- _Goal of the exercise_
From the line that contains "FAX： 073-487-3233" down to the final line of the listing below, set down every line exactly, both ends included, and drop the pictures.

- _Material shown_
=== Begin Enclosure ===
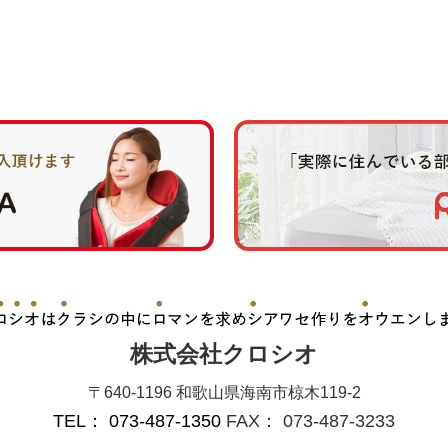
株式会社クロシオ
〒640-1196 和歌山県海南市椋木119-2
TEL： 073-487-1350
FAX： 073-487-3233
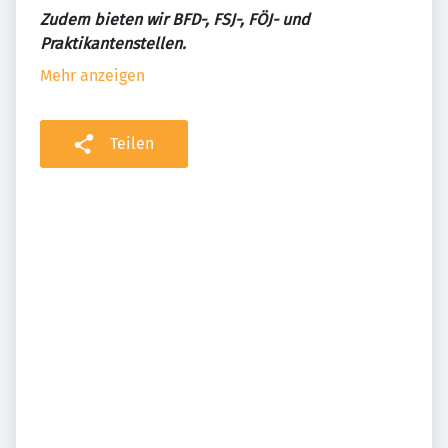
Zudem bieten wir BFD-, FSJ-, FÖJ- und
Praktikantenstellen.
Mehr anzeigen
Teilen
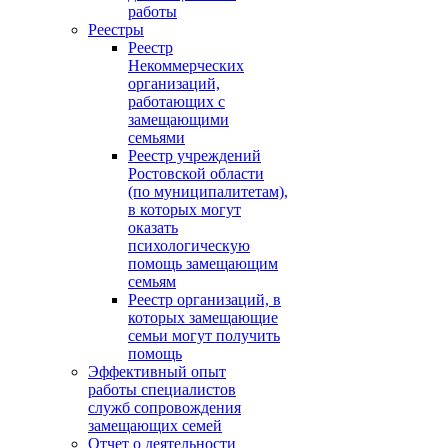
работы
Реестры
Реестр
Некоммерческих
организаций,
работающих с
замещающими
семьями
Реестр учреждений
Ростовской области
(по муниципалитетам),
в которых могут
оказать
психологическую
помощь замещающим
семьям
Реестр организаций, в
которых замещающие
семьи могут получить
помощь
Эффективный опыт
работы специалистов
служб сопровождения
замещающих семей
Отчет о деятельности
=== End Enclosure ===
- _Answer space_
FAX： 073-487-3233
Zudem bieten wir BFD-, FSJ-, FÖJ- und
Praktikantenstellen.
Mehr anzeigen
Teilen
работы
Реестры
Реестр
Некоммерческих
организаций,
работающих с
замещающими
семьями
Реестр учреждений
Ростовской области
(по муниципалитетам),
в которых могут
оказать
психологическую
помощь замещающим
семьям
Реестр организаций, в
которых замещающие
семьи могут получить
помощь
Эффективный опыт
работы специалистов
служб сопровождения
замещающих семей
Отчет о деятельности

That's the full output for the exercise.